By Andrew Warshaw
December 9 – Manchester United became the first high-profile victims of Champions League elimination on Tuesday as they failed to make the knockout stages, heaping even more pressure under-fire manager Ole Gunnar Solskjaer.
United’s 3-2 defeat at RB Leipzig means they miss out on the hugely lucrative last 16 and instead fall into the Europa League, paying the price for losing their final two group games and heightening speculation that Solskjaer, who has been under scrutiny for weeks because of his team’s indifferent form, will be the first English Premier League manager to be axed this season.
United rallied on Tuesday after falling 3-0 behind but couldn’t quite secure the draw they needed to progress and Solskjaer now leads the Premier League sack race with the odds of him being replaced shortened to 2/1, with former Tottenham manager Mauricio Pochettino favourite to take over at Old Trafford.
The Red Devils, packed with expensive international players on huge salaries, currently sit sixth in the Premier League and face another daunting task this Saturday when they host rivals and title challengers Manchester City.

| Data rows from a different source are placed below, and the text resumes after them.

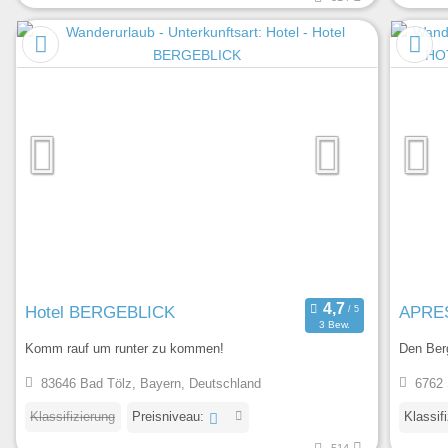
Hotel BERGEBLICK
APRE
3 Bew.
Komm rauf um runter zu kommen!
Den Ber
83646 Bad Tölz, Bayern, Deutschland
6762 
Klassifizierung
Preisniveau:
Klassif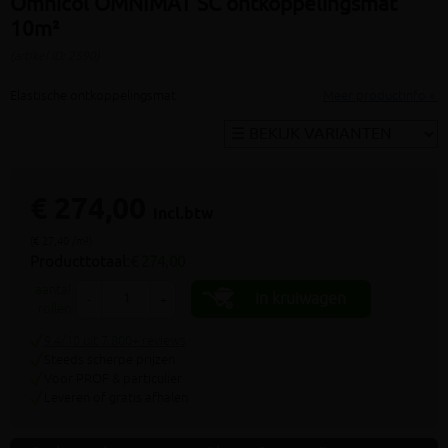
Omnicol OMNIMAT SC ontkoppelingsmat
10m²
(artikel ID: 2590)
Elastische ontkoppelingsmat
Meer productinfo »
€ 274,00
incl.btw
(€ 27,40 /m²)
Producttotaal:
€ 274,00
aantal
In kruiwagen
-
+
rollen
9.4/10 uit 7.800+ reviews
Steeds scherpe prijzen
Voor PROF & particulier
Leveren of gratis afhalen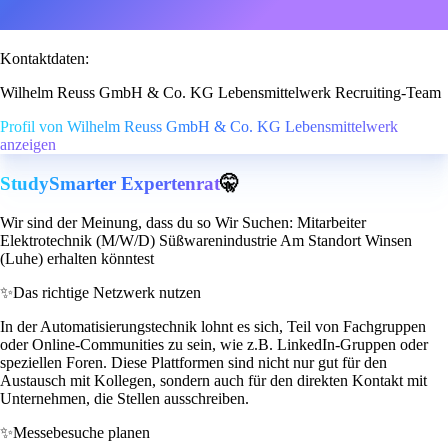
Kontaktdaten:
Wilhelm Reuss GmbH & Co. KG Lebensmittelwerk Recruiting-Team
Profil von Wilhelm Reuss GmbH & Co. KG Lebensmittelwerk
anzeigen
StudySmarter Expertenrat
🤫
Wir sind der Meinung, dass du so Wir Suchen: Mitarbeiter
Elektrotechnik (M/W/D) Süßwarenindustrie Am Standort Winsen
(Luhe) erhalten könntest
✨
Das richtige Netzwerk nutzen
In der Automatisierungstechnik lohnt es sich, Teil von Fachgruppen
oder Online-Communities zu sein, wie z.B. LinkedIn-Gruppen oder
speziellen Foren. Diese Plattformen sind nicht nur gut für den
Austausch mit Kollegen, sondern auch für den direkten Kontakt mit
Unternehmen, die Stellen ausschreiben.
✨
Messebesuche planen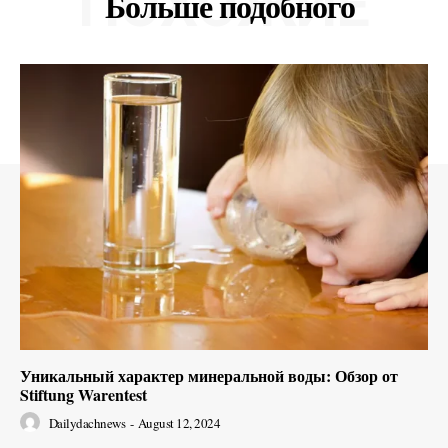
ПОХОЖИЕ
Больше подобного
Уникальный характер минеральной воды: Обзор от
Stiftung Warentest
Dailydachnews
-
August 12, 2024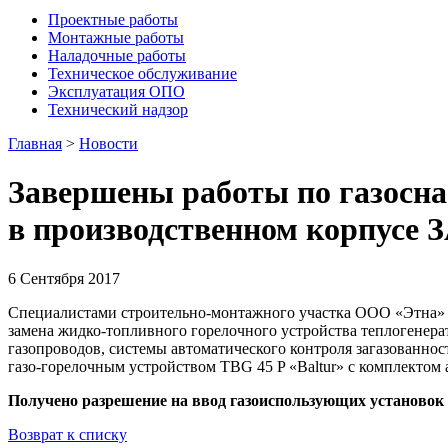
Проектные работы
Монтажные работы
Наладочные работы
Техническое обслуживание
Эксплуатация ОПО
Технический надзор
Главная
>
Новости
Завершены работы по газосна
в производственном корпусе 
6 Сентября 2017
Специалистами строительно-монтажного участка ООО «Этна» 
замена жидко-топливного горелочного устройства теплогенер
газопроводов, системы автоматического контроля загазованно
газо-горелочным устройством TBG 45 P «Baltur» с комплектом
Получено разрешение на ввод газоиспользующих установок 
Возврат к списку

“We didn’t perform as a team and that’s always the manager’s responsibility – to get everyone ready,” said a crestfallen Solskjaer, the first manager of a British club to lose six of his first 10 matches in the Champions League despite starting this season’s competition with an away win at Paris Saint-Germain and demolishing Leipzig 5-0 in the reverse fixture at Old Trafford.
“We never got going. We didn’t turn up until they scored the second goal. That is the manager’s responsibility.”
The brutal truth is that no-one has been able to consistently rekindle the club’s glory days since Sir Alex Ferguson departed in 2013, either domestically or in the Champions League where United have since failed to make it past the quarterfinals. The financial ramifications are as stark as the footballing ones. Had United reached the last eight this season, they would have earned themselves an additional €21 million in prize money alone.
Solkjaer’s admirers will point to the fact that United are only five points behind leaders Premier League Tottenham with a game in hand.
But crashing out of the Champions League in the group stage was far more hurtful than the occasional league defeat. United had their group under control and the consequences could prove hugely damaging, especially with Paul Pogba, signed in 2016 for a then-record $120 million transfer fee, reportedly seeking a move away in January.
As for Leipzig, coach Julian Nagelsmann was keen to stress that advancing to the last 16 proved their run to last year’s semi-finals was no fluke.
“The win is very important for the boys so that they realise that we were not a one-hit wonder last year (season),” Nagelsmann said. “In the league we have not dropped too may points and the players have matured and are hungry. The boys believe in themselves and they just keep marching.”